Asthma can run in families or be related to other conditions such as hay fever, eczema and allergies. Many factors can trigger an episode, also called an attack. These include viral infections such as colds, exercise, smoke, changes in the weather and air pollution. While we know the common triggers, we still don’t fully understand the underlying causes of asthma.

Most episodes are mild, but some can be severe, leaving children struggling to breathe, exhausted or limp.

 

Child using an asthma puffer

Who does it affect?

Who does it affect?

Our asthma research

Our asthma research

The respiratory research group at Murdoch Children’s Research Institute is responsible for the longest, most comprehensive follow-up study of childhood asthma. Melbourne Epidemiological Study of Childhood Asthma (MESCA) began in 1964 and is ongoing, having followed children with asthma into adulthood – reviewing participants seven times.

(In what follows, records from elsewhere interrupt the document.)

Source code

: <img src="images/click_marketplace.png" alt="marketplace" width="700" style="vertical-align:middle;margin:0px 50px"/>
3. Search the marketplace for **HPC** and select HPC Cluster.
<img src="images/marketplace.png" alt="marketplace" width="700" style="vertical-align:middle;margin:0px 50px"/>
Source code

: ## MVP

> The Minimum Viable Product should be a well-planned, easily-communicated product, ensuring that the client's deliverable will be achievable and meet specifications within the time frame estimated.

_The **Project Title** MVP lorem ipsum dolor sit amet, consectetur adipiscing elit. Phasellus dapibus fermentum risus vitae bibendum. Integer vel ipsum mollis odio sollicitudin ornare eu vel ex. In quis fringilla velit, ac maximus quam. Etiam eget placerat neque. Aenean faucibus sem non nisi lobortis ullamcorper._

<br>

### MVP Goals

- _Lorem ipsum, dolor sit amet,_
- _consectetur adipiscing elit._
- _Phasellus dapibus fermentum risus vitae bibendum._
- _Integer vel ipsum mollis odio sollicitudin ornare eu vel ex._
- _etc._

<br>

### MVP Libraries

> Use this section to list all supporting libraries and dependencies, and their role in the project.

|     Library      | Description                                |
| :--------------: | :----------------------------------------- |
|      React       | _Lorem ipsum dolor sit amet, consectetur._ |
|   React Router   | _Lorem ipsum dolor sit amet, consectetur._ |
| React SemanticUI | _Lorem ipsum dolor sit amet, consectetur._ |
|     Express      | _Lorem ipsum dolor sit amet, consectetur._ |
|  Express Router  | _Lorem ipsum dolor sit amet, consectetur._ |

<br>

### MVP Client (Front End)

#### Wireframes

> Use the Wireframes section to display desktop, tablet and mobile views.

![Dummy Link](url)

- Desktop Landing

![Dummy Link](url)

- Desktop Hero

The project provides insight into the development and evolution of childhood asthma, including outcomes in adulthood and factors that promote symptom persistence or remission.

Researchers at Murdoch Children’s are using new laboratory methods to understand asthma-related lung inflammation. These studies will profile inflammation at a single-cell level and will help to identify new therapies. In addition, these studies will assess the role of the lung microbiome in asthma. The study will focus on preschool children with asthma, who are often neglected in therapeutic development and currently have few effective treatments available.

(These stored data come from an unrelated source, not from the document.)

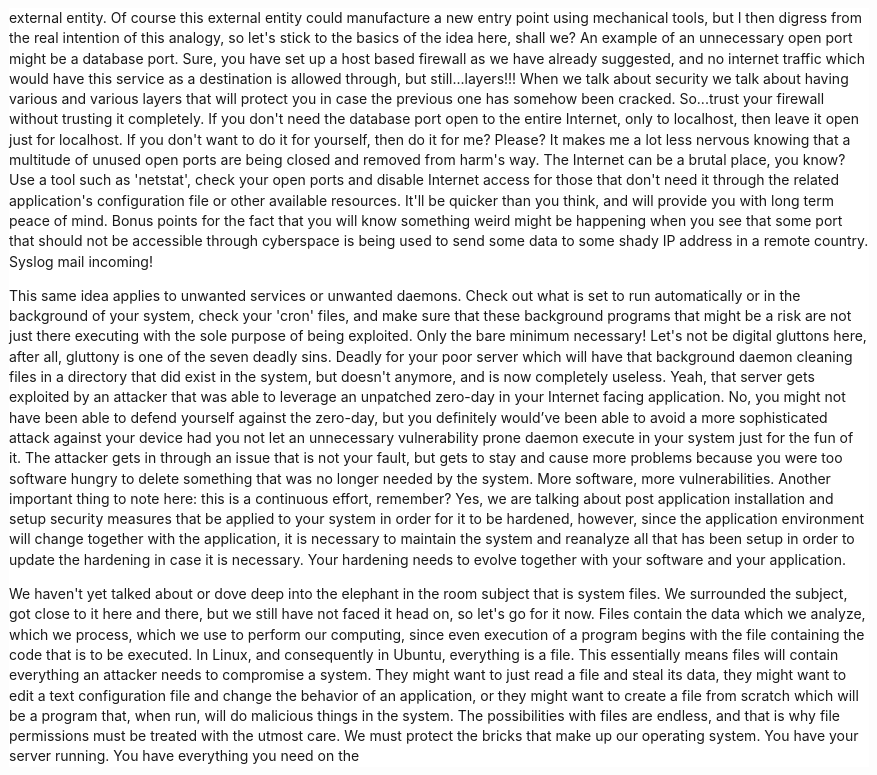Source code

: external entity. Of course this external entity could manufacture a new
entry point using mechanical tools, but I then digress from the real
intention of this analogy, so let's stick to the basics of the idea here,
shall we? An example of an unnecessary open port might be a database
port. Sure, you have set up a host based firewall as we have already
suggested, and no internet traffic which would have this service as a
destination is allowed through, but still...layers!!! When we talk about
security we talk about having various and various layers that will protect
you in case the previous one has somehow been cracked. So...trust your
firewall without trusting it completely. If you don't need the database
port open to the entire Internet, only to localhost, then leave it open
just for localhost. If you don't want to do it for yourself, then do it for
me? Please? It makes me a lot less nervous knowing that a multitude of
unused open ports are being closed and removed from harm's way. The
Internet can be a brutal place, you know? Use a tool such as 'netstat',
check your open ports and disable Internet access for those that don't need
it through the related application's configuration file or other available
resources. It'll be quicker than you think, and will provide you with long
term peace of mind. Bonus points for the fact that you will know something
weird might be happening when you see that some port that should not be
accessible through cyberspace is being used to send some data to some shady
IP address in a remote country. Syslog mail incoming!

This same idea applies to unwanted services or unwanted daemons. Check out
what is set to run automatically or in the background of your system, check
your 'cron' files, and make sure that these background programs that might
be a risk are not just there executing with the sole purpose of being
exploited. Only the bare minimum necessary! Let's not be digital gluttons
here, after all, gluttony is one of the seven deadly sins. Deadly for your
poor server which will have that background daemon cleaning files in a
directory that did exist in the system, but doesn't anymore, and is now
completely useless. Yeah, that server gets exploited by an attacker that
was able to leverage an unpatched zero-day in your Internet facing
application. No, you might not have been able to defend yourself against
the zero-day, but you definitely would’ve been able to avoid a more
sophisticated attack against your device had you not let an unnecessary
vulnerability prone daemon execute in your system just for the fun of
it. The attacker gets in through an issue that is not your fault, but gets
to stay and cause more problems because you were too software hungry to
delete something that was no longer needed by the system. More software,
more vulnerabilities. Another important thing to note here: this is a
continuous effort, remember? Yes, we are talking about post application
installation and setup security measures that be applied to your system in
order for it to be hardened, however, since the application environment
will change together with the application, it is necessary to maintain the
system and reanalyze all that has been setup in order to update the
hardening in case it is necessary. Your hardening needs to evolve together
with your software and your application.

We haven't yet talked about or dove deep into the elephant in the room
subject that is system files. We surrounded the subject, got close to it
here and there, but we still have not faced it head on, so let's go for it
now. Files contain the data which we analyze, which we process, which we
use to perform our computing, since even execution of a program begins with
the file containing the code that is to be executed. In Linux, and
consequently in Ubuntu, everything is a file. This essentially means files
will contain everything an attacker needs to compromise a system. They
might want to just read a file and steal its data, they might want to edit
a text configuration file and change the behavior of an application, or
they might want to create a file from scratch which will be a program that,
when run, will do malicious things in the system. The possibilities with
files are endless, and that is why file permissions must be treated with
the utmost care. We must protect the bricks that make up our operating
system. You have your server running. You have everything you need on the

Our researchers are closely linked with our clinical teams at The Royal Children’s Hospital to assess current clinical practice and identify ways of improving care. For example, a new project will analyse how we can use our electronic medical record parent portal to allow objective monitoring of asthma control in between clinic visits. In addition, the CARE study focused on identifying the factors associated with repeated admission to hospital with asthma, a significant problem for both affected families and health services.

Our population allergy group is investigating the progression of allergic diseases including food allergy, asthma, eczema and hay fever.

We also want to understand the role of food in asthma development. Teenagers with food allergies are four times more likely to have asthma than those without and it appears to increase the risk of poorly controlled asthma

Our SchoolNuts study is assessing the impact of food allergy on asthma risk and severity, including factors that might change the control of allergy and asthma.

Our MIS BAIR study is investigating whether the BCG tuberculosis vaccine can reduce risks of asthma, food allergies, eczema, hay fever and infections in infants and children.

We are testing if a barrier skin cream will stop allergic irritants from penetrating infant skin. These irritants are thought to raise the risk of developing allergic conditions including asthma. 

Our vision

Our vision

We aim to improve the quality of life for children and adults with asthma. Our research pursues better treatment and health outcomes through reduced severity and symptoms, enabling people to breathe more easily. We hope that by studying the link between food allergy and asthma, we help to improve the control of both conditions.

Where to next?

Where to next?

We hope to use new laboratory studies and clinical care models to reduce the burden of asthma on children, their families and the health system.